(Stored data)
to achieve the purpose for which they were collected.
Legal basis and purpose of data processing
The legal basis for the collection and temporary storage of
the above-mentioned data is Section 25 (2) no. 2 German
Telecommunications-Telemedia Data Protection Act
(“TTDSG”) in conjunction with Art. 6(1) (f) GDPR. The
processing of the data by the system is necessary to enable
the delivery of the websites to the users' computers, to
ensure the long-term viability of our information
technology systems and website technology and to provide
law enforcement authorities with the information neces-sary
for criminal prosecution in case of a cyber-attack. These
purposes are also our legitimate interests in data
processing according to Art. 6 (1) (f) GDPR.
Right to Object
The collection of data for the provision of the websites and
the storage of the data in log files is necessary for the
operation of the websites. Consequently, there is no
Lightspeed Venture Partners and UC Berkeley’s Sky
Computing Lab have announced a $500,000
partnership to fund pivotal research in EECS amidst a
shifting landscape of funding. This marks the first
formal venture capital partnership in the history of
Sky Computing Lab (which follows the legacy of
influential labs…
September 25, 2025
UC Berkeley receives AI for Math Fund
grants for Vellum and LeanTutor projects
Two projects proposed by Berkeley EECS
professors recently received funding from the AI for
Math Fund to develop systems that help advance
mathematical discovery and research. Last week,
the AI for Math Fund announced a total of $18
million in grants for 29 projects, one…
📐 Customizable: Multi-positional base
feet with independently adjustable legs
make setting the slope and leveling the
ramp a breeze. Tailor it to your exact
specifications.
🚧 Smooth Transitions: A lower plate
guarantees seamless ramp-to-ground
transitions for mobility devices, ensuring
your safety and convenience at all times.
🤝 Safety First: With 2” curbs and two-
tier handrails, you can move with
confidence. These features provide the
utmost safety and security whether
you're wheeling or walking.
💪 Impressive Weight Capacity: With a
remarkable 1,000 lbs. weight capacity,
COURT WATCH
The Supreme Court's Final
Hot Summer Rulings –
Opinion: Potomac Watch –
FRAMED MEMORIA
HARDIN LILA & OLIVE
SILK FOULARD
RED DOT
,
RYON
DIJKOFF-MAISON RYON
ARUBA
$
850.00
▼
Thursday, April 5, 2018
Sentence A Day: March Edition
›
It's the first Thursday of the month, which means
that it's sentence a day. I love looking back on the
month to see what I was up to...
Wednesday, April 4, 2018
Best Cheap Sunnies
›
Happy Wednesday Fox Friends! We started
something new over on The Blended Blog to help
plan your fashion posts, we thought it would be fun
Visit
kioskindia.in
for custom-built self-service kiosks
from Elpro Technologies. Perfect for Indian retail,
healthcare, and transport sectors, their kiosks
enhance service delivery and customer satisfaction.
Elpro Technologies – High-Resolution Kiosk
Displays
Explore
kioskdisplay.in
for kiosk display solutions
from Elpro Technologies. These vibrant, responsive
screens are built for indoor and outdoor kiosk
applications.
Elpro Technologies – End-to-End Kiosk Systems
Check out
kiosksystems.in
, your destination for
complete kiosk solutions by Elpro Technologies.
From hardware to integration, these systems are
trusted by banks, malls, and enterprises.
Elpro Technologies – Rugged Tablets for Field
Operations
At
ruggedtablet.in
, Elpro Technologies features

■ How to complete this task ■
The entries must all be transcribed exactly.

■ Your solution ■
to achieve the purpose for which they were collected.
Legal basis and purpose of data processing
The legal basis for the collection and temporary storage of
the above-mentioned data is Section 25 (2) no. 2 German
Telecommunications-Telemedia Data Protection Act
(“TTDSG”) in conjunction with Art. 6(1) (f) GDPR. The
processing of the data by the system is necessary to enable
the delivery of the websites to the users' computers, to
ensure the long-term viability of our information
technology systems and website technology and to provide
law enforcement authorities with the information neces-sary
for criminal prosecution in case of a cyber-attack. These
purposes are also our legitimate interests in data
processing according to Art. 6 (1) (f) GDPR.
Right to Object
The collection of data for the provision of the websites and
the storage of the data in log files is necessary for the
operation of the websites. Consequently, there is no
Lightspeed Venture Partners and UC Berkeley’s Sky
Computing Lab have announced a $500,000
partnership to fund pivotal research in EECS amidst a
shifting landscape of funding. This marks the first
formal venture capital partnership in the history of
Sky Computing Lab (which follows the legacy of
influential labs…
September 25, 2025
UC Berkeley receives AI for Math Fund
grants for Vellum and LeanTutor projects
Two projects proposed by Berkeley EECS
professors recently received funding from the AI for
Math Fund to develop systems that help advance
mathematical discovery and research. Last week,
the AI for Math Fund announced a total of $18
million in grants for 29 projects, one…
📐 Customizable: Multi-positional base
feet with independently adjustable legs
make setting the slope and leveling the
ramp a breeze. Tailor it to your exact
specifications.
🚧 Smooth Transitions: A lower plate
guarantees seamless ramp-to-ground
transitions for mobility devices, ensuring
your safety and convenience at all times.
🤝 Safety First: With 2” curbs and two-
tier handrails, you can move with
confidence. These features provide the
utmost safety and security whether
you're wheeling or walking.
💪 Impressive Weight Capacity: With a
remarkable 1,000 lbs. weight capacity,
COURT WATCH
The Supreme Court's Final
Hot Summer Rulings –
Opinion: Potomac Watch –
FRAMED MEMORIA
HARDIN LILA & OLIVE
SILK FOULARD
RED DOT
,
RYON
DIJKOFF-MAISON RYON
ARUBA
$
850.00
▼
Thursday, April 5, 2018
Sentence A Day: March Edition
›
It's the first Thursday of the month, which means
that it's sentence a day. I love looking back on the
month to see what I was up to...
Wednesday, April 4, 2018
Best Cheap Sunnies
›
Happy Wednesday Fox Friends! We started
something new over on The Blended Blog to help
plan your fashion posts, we thought it would be fun
Visit
kioskindia.in
for custom-built self-service kiosks
from Elpro Technologies. Perfect for Indian retail,
healthcare, and transport sectors, their kiosks
enhance service delivery and customer satisfaction.
Elpro Technologies – High-Resolution Kiosk
Displays
Explore
kioskdisplay.in
for kiosk display solutions
from Elpro Technologies. These vibrant, responsive
screens are built for indoor and outdoor kiosk
applications.
Elpro Technologies – End-to-End Kiosk Systems
Check out
kiosksystems.in
, your destination for
complete kiosk solutions by Elpro Technologies.
From hardware to integration, these systems are
trusted by banks, malls, and enterprises.
Elpro Technologies – Rugged Tablets for Field
Operations
At
ruggedtablet.in
, Elpro Technologies features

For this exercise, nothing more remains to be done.